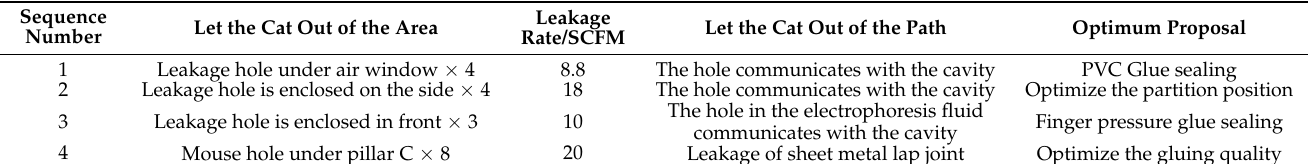
Table 9. The sealing scheme of the cab.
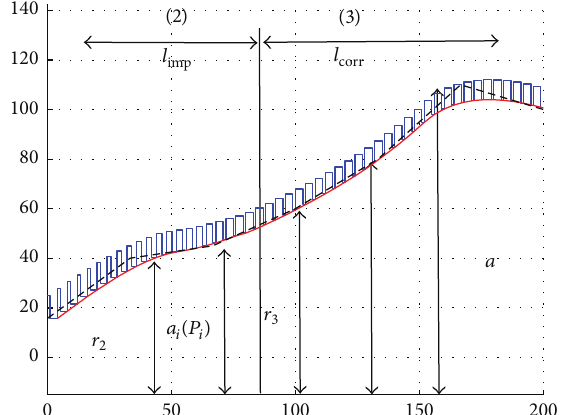
Figure 3: Profile horn defined by NURBS curve with five control points.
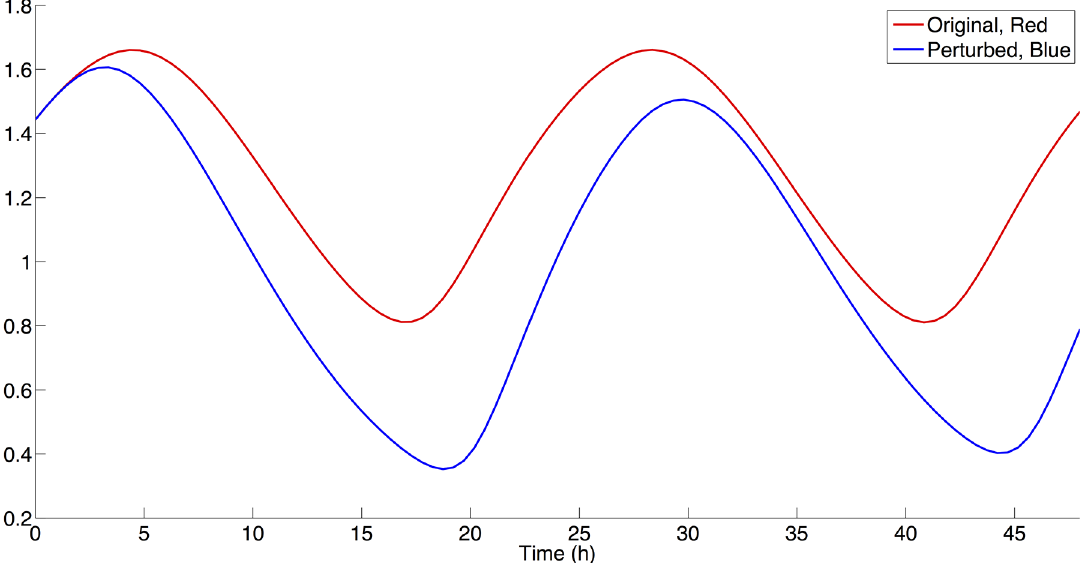
Fig 7. The effect of SIRT1 inhibition on non-histone components on CRY/PER mRNA levels. Red: Simulation using parameter values from Table 2. Blue: Simulation using parameter values from Table 2 with a 25% decrease in VSIRT1c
────
• Problem details
Whenever you reach a picture, pass over it; print all the other material exactly.

• Task solution
Table 9. The sealing scheme of the cab.
Figure 3: Profile horn defined by NURBS curve with five control points.
Fig 7. The effect of SIRT1 inhibition on non-histone components on CRY/PER mRNA levels. Red: Simulation using parameter values from Table 2. Blue: Simulation using parameter values from Table 2 with a 25% decrease in VSIRT1c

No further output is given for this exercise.